A year ago I wrote my first column about living my life like the movie “Almost Famous.” I figured, if Jesse Camp could be a V.J., I could certainly be a rock journalist. I write this column after all, how much harder would it be to write for an actual rock publication?
Being suffocated by piles of unreviewed CDs and little time to think about what I want to write was not what I expected when I signed on to write for a new online music magazine, Crusher.
When I spoke to my new boss on the phone I had normal levels of intimidation running though me. When she opened one of the drawers from one of many filing cabinets and pulled out stacks of magazines with her cover stories on them, my once normal levels of nerves surged to an “orange” level. I write a music column for my school paper, how am I supposed to impress and work for a woman who had a story in CREEM magazine?
Christine, the editor-in-chief at Crusher, told me how she dreamed of being like infamous rock journalist, Lester Bangs. For those of you who don’t know, Bangs was a CREEM magazine legend and both him and his magazine were featured in Almost Famous. So now I’ve even had a Band-Aid moment.

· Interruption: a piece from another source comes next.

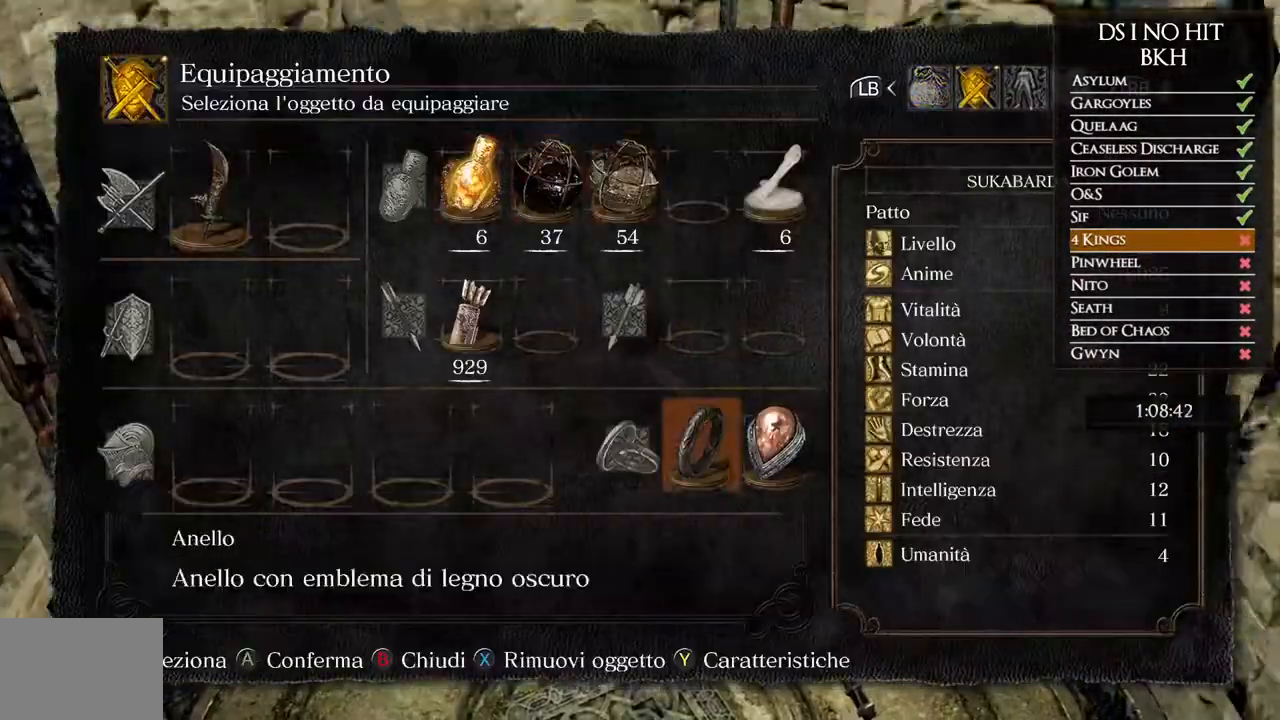
{"buttons": [], "left_stick": "center", "right_stick": "center", "events": [[50, "DPAD_LEFT", "down"], [167, "DPAD_LEFT", "up"], [250, "DPAD_LEFT", "down"], [333, "DPAD_LEFT", "up"], [417, "DPAD_LEFT", "down"], [483, "DPAD_LEFT", "up"]]}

A few weeks back, The Signal published an article that I wrote about my interview with The All-American Rejects and how I was perceived as a groupie. It was complete with a back stage door scene. It could have been the perfect moment to interject the “just blow jobs” speech made by Bijou Phillips. But I had to restrain.
Sitting on the old couch with the guitar player made me feel like William Miller sitting down with Russell Hammond for the first time. I was nervous, star-struck and stupid all at the same time. Later, when I interviewed Tim from the punk band AVAIL, I felt like I had gotten so “professional.”
I’ve been in this business for a month and I’m already jaded. Life is not like the movies. Rock journalism is more like the end of the movie. You realize that no one is your friend and learn to ask people questions just as if they were students in a sixth grade class.
This is not a 600-word brag. It is more like a reflection or memoir to commemorate the one-year anniversary of my column. Look how far we have come. When I first came here there was no music in The Signal at all and now there is an ENTIRE music section. I feel like I barely contribute anymore – Dan Brady is keeping it together. To think it all began in the mind of a small south Jersey girl with a sparkle in her eye and song in her heart. Really, I just wanted to use the phrase “sparkle in her eye and song in her heart.”
There is a moral to this madness. Look how much can change in a year that feels like an eternity, yet goes by so quickly. One year from now I will be ready to graduate and become the closest thing to being an adult I can become.